Compensation Committee Quality: Analysis of Determinants and Implications
Incentive programs have always occupied the attention of academics and practitioners, mainly because of their function to align shareholder and managerial interests and thus to provide a solution to the principal-agent conflict, which every company faces. The financial crisis of 2008, however, exemplified how damaging suboptimal incentive systems could be for a corporation and even for the whole economy.
Cases of excessive CEO compensation raised public scrutiny and gave reason for regulatory intervention. As main representatives of shareholder interests, boards were held accountable for being unable to protect investors. The responsibility for setting and implementing executive compensation, however, often lies not within the board as a whole, but within compensation committee duties. Interestingly enough, researchers have mainly focused their attention on the relationship between board composition and CEO compensation. Although compensation committee composition and effectiveness were awarded some consideration, scholars have primarily examined the influence of director independency and its consequences for the committee. Based on a proposition made by Sun et al. (2009), this paper is interested in the question whether the governance quality of independent compensation committees can vary across companies.
Consistent with this proposition, the aim of this paper is twofold – first to examine what determines compensation committee quality and second to analyze what implications compensation committee quality may have for companies. For this purpose, the paper compares a number of empirical studies on the matter.
The paper begins with a classification of the concept compensation committee quality in the corporate governance context.

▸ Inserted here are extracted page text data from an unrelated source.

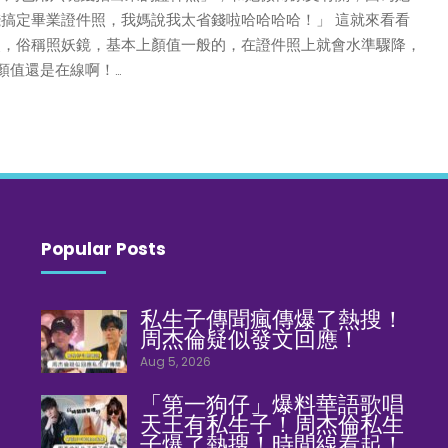
搞定畢業證件照，我媽說我太省錢啦哈哈哈哈！」 這就來看看
照，俗稱照妖鏡，基本上顏值一般的，在證件照上就會水準驟降，
確顏值還是在線啊！…
Popular Posts
私生子傳聞瘋傳爆了熱搜！
周杰倫疑似發文回應！
Aug 5, 2026
「第一狗仔」爆料華語歌唱
天王有私生子！周杰倫私生
子爆了熱搜！時間線看起！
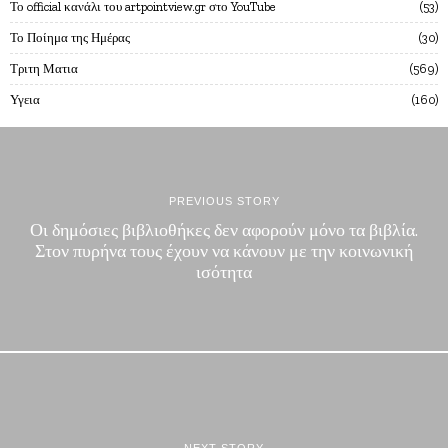
Το official κανάλι του artpointview.gr στο YouTube
53
Το Ποίημα της Ημέρας
30
Τριτη Ματια
569
Υγεια
160
PREVIOUS STORY
Οι δημόσιες βιβλιοθήκες δεν αφορούν μόνο τα βιβλία.
Στον πυρήνα τους έχουν να κάνουν με την κοινωνική
ισότητα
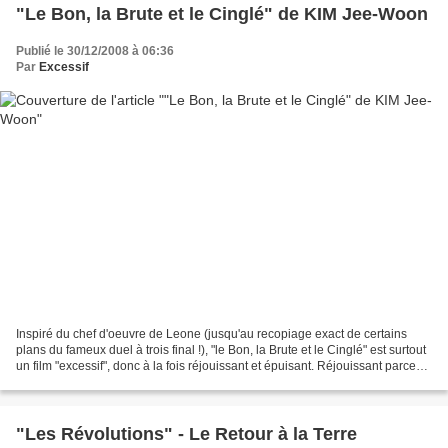
"Le Bon, la Brute et le Cinglé" de KIM Jee-Woon
Publié le 30/12/2008 à 06:36
Par
Excessif
Inspiré du chef d'oeuvre de Leone (jusqu'au recopiage exact de certains
plans du fameux duel à trois final !), "le Bon, la Brute et le Cinglé" est surtout
un film "excessif", donc à la fois réjouissant et épuisant. Réjouissant parce
que, en digne successeur...
"Les Révolutions" - Le Retour à la Terre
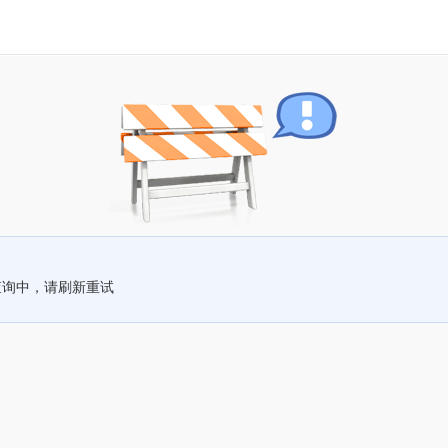
查询中，请刷新重试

First, it introduces the board of directors and the compensation committee as internal governance mechanisms, following which it focuses on the concept of quality. The discussion continues with a shift in perspective – the role compensation committees play in the practical context. The focus lies on the United States (U.S.) exchange regulation on committee composition and independence. The viewpoint changes once again to analyze the topic from a theoretical perspective. Two fundamental opposing theories are presented in the light of compensation committee quality – optimal contracting and managerial power theory.
The central discussion in this paper focuses on the determinants and implications of compensation committee quality. Based on the benchmark study of Sun et al. (2009) this paper differentiates between the following six determinants – CEO appointed directors, director’s tenure, CEO directors, busy directors, director’s ownership, and compensation committee size. The paper pursues with an examination of two major implications of compensation committee quality. For the first implication -the effect of compensation committee quality on CEO pay- three empirical studies are presented and discussed. The second implication is based on the benchmark study of Sun et al. (2009) and examines the relationship between CEO stock option grants and future firm performance.
At the end the paper compares and critically reviews the methodology used in the three studies on CEO pay. A discussion on the limitations of empirical studies in this field of research and suggestions for future research follow. To conclude, the paper summarizes the present discussion and reviews its contribution to research on compensation committee quality.